To create a new Project:
- File -> New Project -> New Directory -> New Project
- Choose where you want it to live and give it a name
- Click “Create Project”
It is useful to add some subfolders to your Project folder. A common
organisation is to have separate subfolders for your scripts, input
files, output files, and documentation.
You can create subfolders by using the “New Folder” button in the
Files panel or using the dir.create()
function, as shown
below.
dir.create("scripts")
dir.create("data")
dir.create("data")
dir.create("outputs")
Module 01 Exercises
Create a vector of 5 numbers and assign it to a
variable.
Find out the length
of the vector.
Divide the entire vector by 2 and store the result into a
variable called div_2. Explain what happens when you perform a
mathematical operation on a vector.
Calculate the minimum, maximum, mean, and standard deviation for
the div_2 vector. Round each result to 2 decimal
places.
Create and assign a vector of at least 4 animal names into
animals.
Compute the number of characters in each item. Use only one line
of code.
Extract the first and fourth animal into a new variable.

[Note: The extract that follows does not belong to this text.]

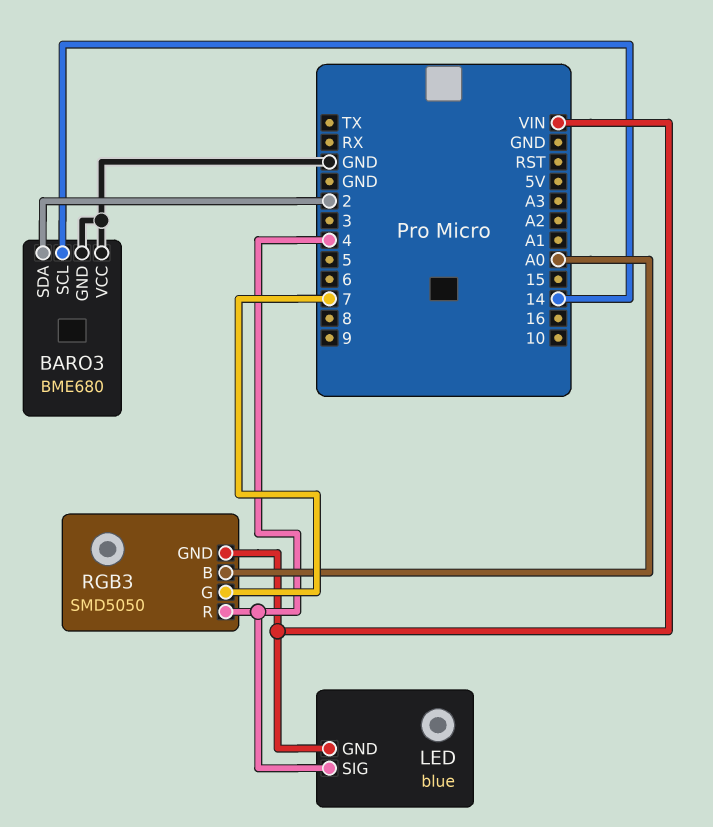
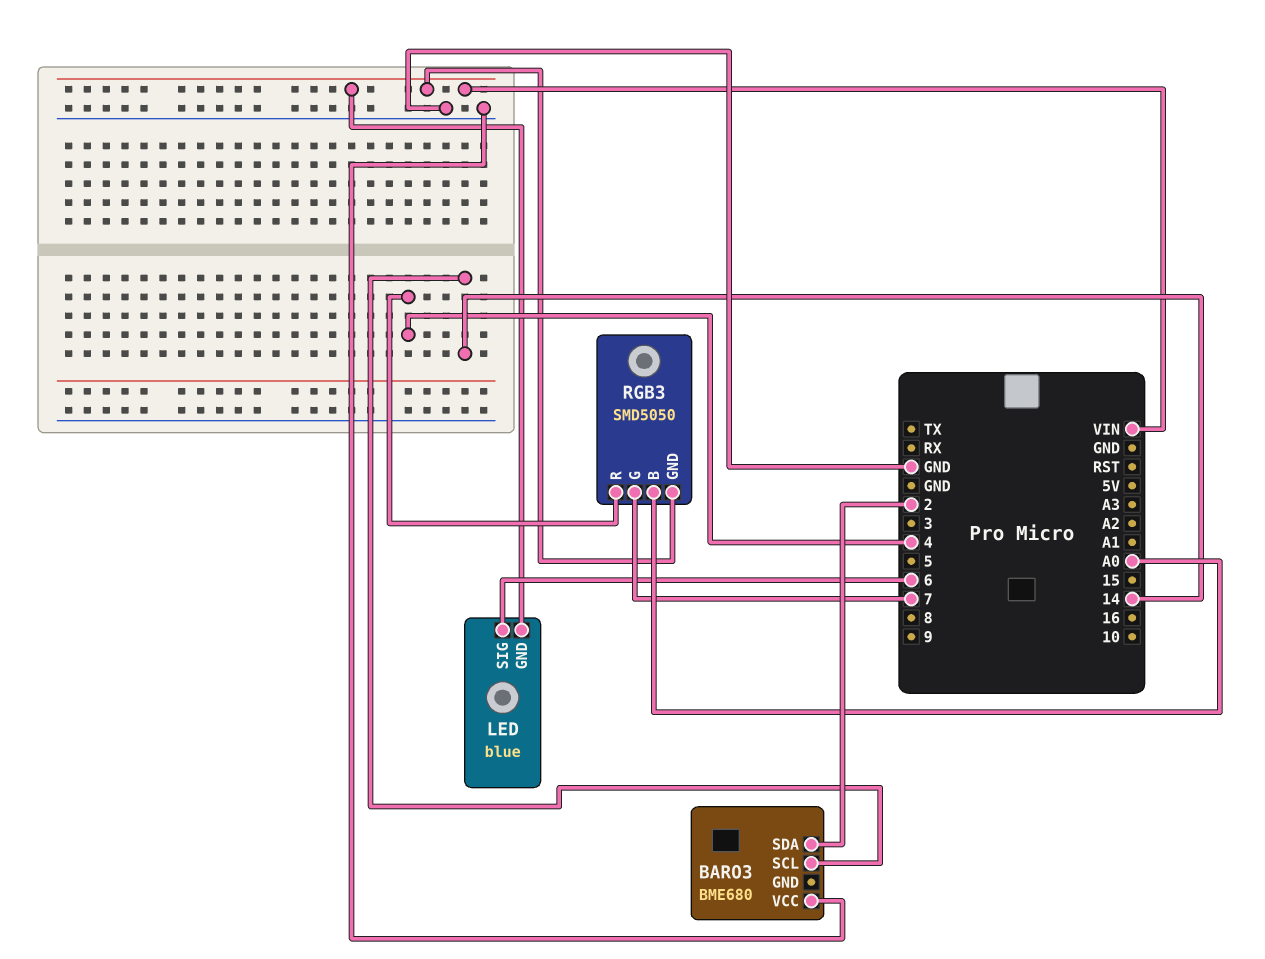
BARO3 pin GND: GND -> none
LED pin SIG: 4 -> 6

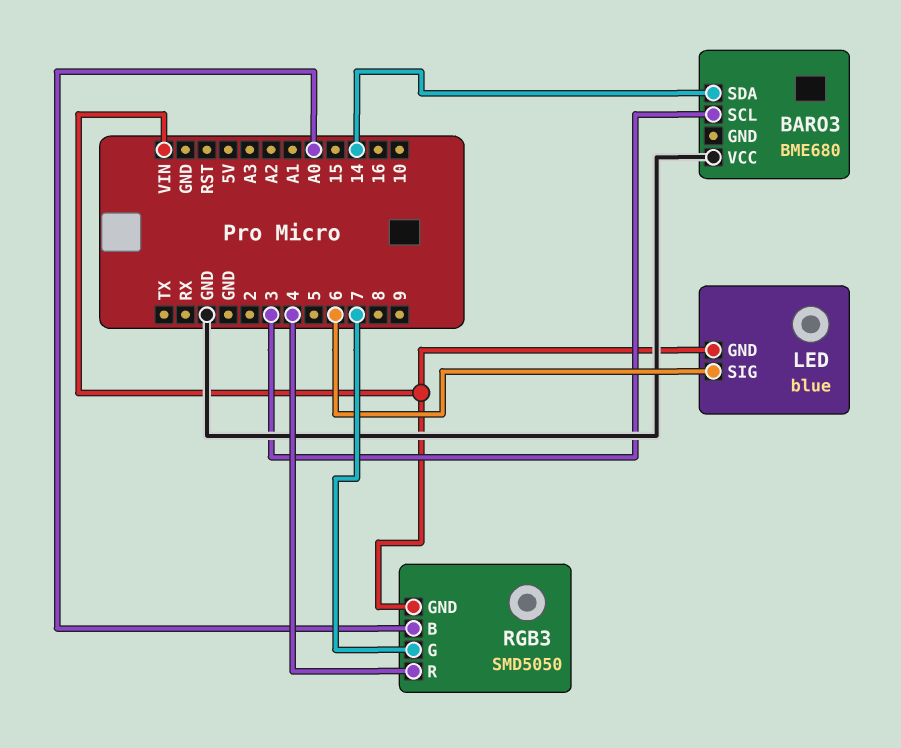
BARO3 pin SCL: 14 -> 3
BARO3 pin SDA: 2 -> 14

Remove the third animal from your original animals vector. There
are multiple syntactically legal ways to achieve this in R, but some are
more elegant than others. (Hint: what does using a negative index
do?)
Create a vector that has three copies of this updated animals
vector. Use only one line of code.
Combine your animal and number vectors together into a new
variable called coerced. Run typeof
on this
vector. Explain why the types of some elements have been
changed.
Example solutions
my_numbers <- c(12, 63, 3, 7, 84)
length(my_numbers)
## [1] 5
div_2 <- my_numbers / 2
div_2
## [1] 6.0 31.5 1.5 3.5 42.0
# When a mathematical operator is applied to a vector, the operation is
# performed on each individual vector element, and the whole set of new values
# is returned.
# Note the range of syntactic options. Strive for a balance between clarity and
# parsimony.
# minimum
min_number <- min(div_2)
round(min_number, digits = 2)
## [1] 1.5
# maximum
max_number <- max(div_2)
round(max_number, 2)
## [1] 42
# mean
round(mean(div_2), digits = 2)
## [1] 16.9
# standard deviation
round(sd(div_2), 2)
## [1] 18.57
animals <- c("lion", "tiger", "snake", "beetle", "turtle")
animals
## [1] "lion" "tiger" "snake" "beetle" "turtle"
nchar(animals)
## [1] 4 5 5 6 6
two_animals <- animals[c(1,4)]
two_animals
## [1] "lion" "beetle"
animals <- animals[-3]
animals
## [1] "lion" "tiger" "beetle" "turtle"
animals3 <- c(animals, animals, animals)
animals3
## [1] "lion" "tiger" "beetle" "turtle" "lion" "tiger" "beetle" "turtle"
## [9] "lion" "tiger" "beetle" "turtle"
my_numbers
## [1] 12 63 3 7 84
typeof(my_numbers)
## [1] "double"
animals
## [1] "lion" "tiger" "beetle" "turtle"
typeof(animals)
## [1] "character"
combined <- c(my_numbers, animals)
typeof(combined)
## [1] "character"
combined
## [1] "12" "63" "3" "7" "84" "lion" "tiger" "beetle"
## [9] "turtle"
# The numeric elements have been coerced to type character so that
# the vector remains homogeneous.

Comments
The
#
symbol denotes a comment. R will ignore all text following the#
on the same line. Comments should explain the logic of the code. This helps other people understand your code; it also helps you remember your thinking when you revisit your own code in the future. Thorough commenting is so essential to software development that most professionals write their comments first, then fill in the code following the structure defined by the comments.